• **WHAT IS EXPECTED**: Return each line of the material below that contains the string "Radio". Matching is case-sensitive.

• **Saved entries**:
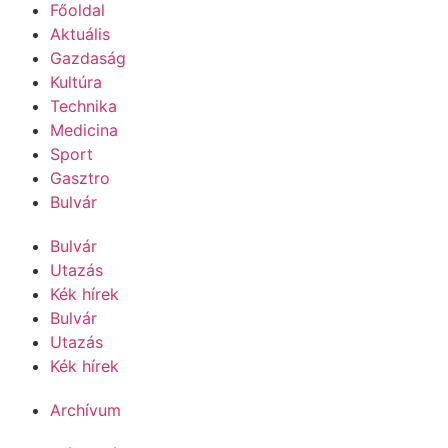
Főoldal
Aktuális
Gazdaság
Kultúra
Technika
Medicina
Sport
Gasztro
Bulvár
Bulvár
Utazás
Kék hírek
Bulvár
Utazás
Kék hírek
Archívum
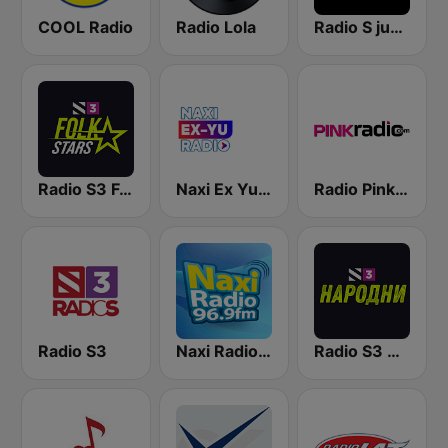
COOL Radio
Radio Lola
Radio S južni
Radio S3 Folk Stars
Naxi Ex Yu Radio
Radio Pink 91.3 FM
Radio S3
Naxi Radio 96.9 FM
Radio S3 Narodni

---

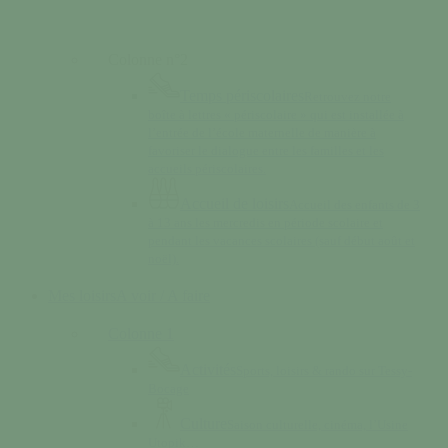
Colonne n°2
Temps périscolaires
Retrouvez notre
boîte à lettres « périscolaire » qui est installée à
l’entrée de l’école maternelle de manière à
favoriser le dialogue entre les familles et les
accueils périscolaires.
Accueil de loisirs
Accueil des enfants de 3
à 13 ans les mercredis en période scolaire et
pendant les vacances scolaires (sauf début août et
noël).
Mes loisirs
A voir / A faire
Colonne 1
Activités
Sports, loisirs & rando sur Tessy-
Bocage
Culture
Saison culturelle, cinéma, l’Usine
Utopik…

• **EXERCISE ANSWER**:
COOL Radio
Radio Lola
Radio S južni
Radio S3 Folk Stars
Naxi Ex Yu Radio
Radio Pink 91.3 FM
Radio S3
Naxi Radio 96.9 FM
Radio S3 Narodni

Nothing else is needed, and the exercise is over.